The resolution still must clear the House before being sent to Trump. He vetoed a similar measure several months ago.

Senators had important new information as they cast their votes Wednesday — although it didn’t change the result.

When senators last voted on the issue, the Pentagon had not released a list of the $3.6 billion in military construction projects that were being canceled to pay for Trump’s border barrier.

But it was released earlier this month, and senators have a list of the specific projects in their states that are being scrapped to free up funding for Trump’s wall. That dynamic created new pressure for GOP senators, especially those up for reelection in 2020, to weigh their allegiance to Trump and his border wall against their support for much-needed projects at military bases and installations back home.

“If Republicans choose to stand with President Trump, they’ll be saying they fully support allowing the president to take money from our military to fund a border wall,” Senate Minority Leader Charles E. Schumer (D-N.Y.) said ahead of the vote.

Such arguments failed to sway GOP senators who voted for Trump’s emergency declaration the first time around, and no one changed their vote Wednesday.

“How would I square voting differently?” Sen. John Cornyn (R-Tex.) asked reporters Tuesday. Cornyn is up for reelection, and his state is losing some $38.5 million in funds for projects in El Paso and San Antonio.

Under an obscure law, the White House has said that declaring a national emergency at the border allows the president to take money from military construction projects already approved by Congress and spend it on his wall instead. Democrats — and some Republicans — have tried to block him, without luck.

Trump issued the emergency declaration in February after a 35-day partial government shutdown that occurred because Congress refused to give him all the money he wanted for his wall.

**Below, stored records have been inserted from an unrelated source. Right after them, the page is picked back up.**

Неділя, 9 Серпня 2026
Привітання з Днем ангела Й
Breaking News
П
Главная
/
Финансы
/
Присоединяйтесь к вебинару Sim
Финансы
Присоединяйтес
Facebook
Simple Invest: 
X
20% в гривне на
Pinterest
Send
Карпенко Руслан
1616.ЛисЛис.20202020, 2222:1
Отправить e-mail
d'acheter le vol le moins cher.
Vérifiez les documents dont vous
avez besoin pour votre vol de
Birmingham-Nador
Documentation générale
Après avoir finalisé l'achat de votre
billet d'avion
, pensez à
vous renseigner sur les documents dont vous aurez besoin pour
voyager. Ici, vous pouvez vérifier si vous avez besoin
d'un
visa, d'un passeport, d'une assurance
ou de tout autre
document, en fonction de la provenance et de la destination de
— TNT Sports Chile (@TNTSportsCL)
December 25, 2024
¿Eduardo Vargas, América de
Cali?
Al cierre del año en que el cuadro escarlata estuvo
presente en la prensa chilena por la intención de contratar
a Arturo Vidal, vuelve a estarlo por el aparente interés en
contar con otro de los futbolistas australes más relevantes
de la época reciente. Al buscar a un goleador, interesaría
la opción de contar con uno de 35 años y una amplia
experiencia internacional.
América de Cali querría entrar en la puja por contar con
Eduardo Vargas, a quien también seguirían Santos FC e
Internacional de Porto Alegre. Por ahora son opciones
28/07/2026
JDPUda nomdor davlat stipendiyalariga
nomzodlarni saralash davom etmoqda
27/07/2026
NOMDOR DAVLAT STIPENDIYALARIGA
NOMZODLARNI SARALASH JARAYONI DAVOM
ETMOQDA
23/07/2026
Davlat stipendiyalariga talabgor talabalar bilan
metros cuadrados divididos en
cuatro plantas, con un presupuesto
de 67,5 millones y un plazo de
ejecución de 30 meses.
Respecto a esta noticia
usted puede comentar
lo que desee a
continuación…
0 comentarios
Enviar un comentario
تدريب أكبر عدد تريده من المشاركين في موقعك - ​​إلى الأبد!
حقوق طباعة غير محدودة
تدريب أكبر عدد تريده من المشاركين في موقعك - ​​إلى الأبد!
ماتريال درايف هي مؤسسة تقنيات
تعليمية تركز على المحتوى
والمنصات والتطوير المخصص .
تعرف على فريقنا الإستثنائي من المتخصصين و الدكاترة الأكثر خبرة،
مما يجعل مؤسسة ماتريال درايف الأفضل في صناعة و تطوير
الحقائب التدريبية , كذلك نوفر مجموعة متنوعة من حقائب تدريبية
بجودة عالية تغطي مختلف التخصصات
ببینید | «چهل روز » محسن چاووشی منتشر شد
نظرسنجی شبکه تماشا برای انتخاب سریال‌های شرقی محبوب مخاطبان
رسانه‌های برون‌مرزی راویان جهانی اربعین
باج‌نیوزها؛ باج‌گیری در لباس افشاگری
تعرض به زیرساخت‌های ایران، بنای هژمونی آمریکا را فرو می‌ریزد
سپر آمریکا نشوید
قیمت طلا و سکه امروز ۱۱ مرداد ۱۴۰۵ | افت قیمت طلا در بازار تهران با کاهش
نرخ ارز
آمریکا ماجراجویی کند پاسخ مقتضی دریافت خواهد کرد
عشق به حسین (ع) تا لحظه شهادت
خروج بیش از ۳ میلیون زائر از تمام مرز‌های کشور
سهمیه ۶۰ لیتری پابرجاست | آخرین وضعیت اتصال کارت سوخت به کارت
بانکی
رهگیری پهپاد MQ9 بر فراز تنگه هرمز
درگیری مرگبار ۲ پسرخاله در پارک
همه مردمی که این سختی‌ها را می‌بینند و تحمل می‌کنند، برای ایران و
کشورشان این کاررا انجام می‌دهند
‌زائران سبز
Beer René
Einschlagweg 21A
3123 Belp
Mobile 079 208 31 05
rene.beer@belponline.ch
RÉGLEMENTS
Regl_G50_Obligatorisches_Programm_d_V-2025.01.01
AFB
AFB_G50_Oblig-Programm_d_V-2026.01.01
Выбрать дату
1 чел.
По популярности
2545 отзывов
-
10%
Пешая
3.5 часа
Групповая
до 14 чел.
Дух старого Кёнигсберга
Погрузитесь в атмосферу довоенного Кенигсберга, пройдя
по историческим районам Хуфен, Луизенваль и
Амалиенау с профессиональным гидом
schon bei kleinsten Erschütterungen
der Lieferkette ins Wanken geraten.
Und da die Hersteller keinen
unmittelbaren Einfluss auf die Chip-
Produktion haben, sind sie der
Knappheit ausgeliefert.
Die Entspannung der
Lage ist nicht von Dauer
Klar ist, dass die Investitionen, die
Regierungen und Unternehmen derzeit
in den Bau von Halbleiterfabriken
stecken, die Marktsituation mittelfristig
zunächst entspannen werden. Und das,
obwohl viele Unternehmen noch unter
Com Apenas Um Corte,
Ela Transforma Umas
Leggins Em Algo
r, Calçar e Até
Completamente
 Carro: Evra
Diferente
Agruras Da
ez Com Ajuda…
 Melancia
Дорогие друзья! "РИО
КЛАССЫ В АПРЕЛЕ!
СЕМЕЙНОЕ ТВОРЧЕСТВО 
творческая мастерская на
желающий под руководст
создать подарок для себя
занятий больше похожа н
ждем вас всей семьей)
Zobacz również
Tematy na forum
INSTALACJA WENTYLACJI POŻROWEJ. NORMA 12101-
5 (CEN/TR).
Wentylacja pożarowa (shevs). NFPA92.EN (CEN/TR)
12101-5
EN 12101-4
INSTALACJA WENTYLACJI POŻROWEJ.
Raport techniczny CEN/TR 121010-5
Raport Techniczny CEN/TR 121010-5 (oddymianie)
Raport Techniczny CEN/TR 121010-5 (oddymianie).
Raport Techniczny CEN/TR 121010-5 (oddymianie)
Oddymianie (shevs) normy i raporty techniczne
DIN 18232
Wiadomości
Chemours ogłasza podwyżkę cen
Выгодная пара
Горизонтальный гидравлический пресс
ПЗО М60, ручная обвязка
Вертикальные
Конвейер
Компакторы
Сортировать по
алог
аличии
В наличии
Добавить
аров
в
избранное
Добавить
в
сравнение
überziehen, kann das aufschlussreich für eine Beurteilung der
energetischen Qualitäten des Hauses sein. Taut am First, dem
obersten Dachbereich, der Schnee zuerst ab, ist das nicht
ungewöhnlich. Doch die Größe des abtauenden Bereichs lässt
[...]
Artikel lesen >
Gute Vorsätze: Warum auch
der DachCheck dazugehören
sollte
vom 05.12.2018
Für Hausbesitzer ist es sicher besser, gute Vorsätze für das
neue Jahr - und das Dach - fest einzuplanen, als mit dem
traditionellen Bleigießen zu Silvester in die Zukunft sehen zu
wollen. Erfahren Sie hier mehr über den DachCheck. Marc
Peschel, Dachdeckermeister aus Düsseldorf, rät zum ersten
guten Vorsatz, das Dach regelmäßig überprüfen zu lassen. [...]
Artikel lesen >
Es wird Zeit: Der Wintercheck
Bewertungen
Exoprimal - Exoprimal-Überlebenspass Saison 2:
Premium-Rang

The law allows Democrats to force repeated votes aimed at overturning the national emergency through disapproval resolutions that can pass with a simple majority vote. In March, 59 senators including 12 Republicans voted to overturn the national emergency, while 41 senators voted to uphold it.

The resolution that passed in March was ultimately vetoed by Trump, and Congress failed to override his veto. The same outcome is expected this time around.

The list of military construction projects being canceled, which includes 41 projects in 23 states, ranges from upgrading a middle school in Fort Campbell, Ky., to building a shooting range at a base in Jackson, Miss.

Some of the projects are in the home states of the GOP senators who are considered most vulnerable in their reelection fights, and Democratic campaign committees and challengers have already been making plans to use the issue against them.

In Arizona, where Sen. Martha McSally (R) faces a potentially difficult reelection, a $30 million project being canceled would have upgraded vehicle maintenance buildings that date back to the 1930s. The existing structures don’t comply with “life safety” standards, Army officials wrote in 2017, leaving U.S. service members at risk.

Nevertheless, McSally voted Wednesday as she did in March to uphold the emergency declaration, and her spokeswoman Amy Lawrence said the senator had “no new concerns.”

Senate Majority Leader Mitch McConnell (R-Ky.) said Wednesday that many of the problems could be solved if Democrats would approve more money for the military projects instead of forcing a “show vote” on the border wall.

“It’s a false choice of Democrats’ own invention,” McConnell said. “The only reason there could be any trade-off between border security and these other priorities is their refusal to support common-sense border security.”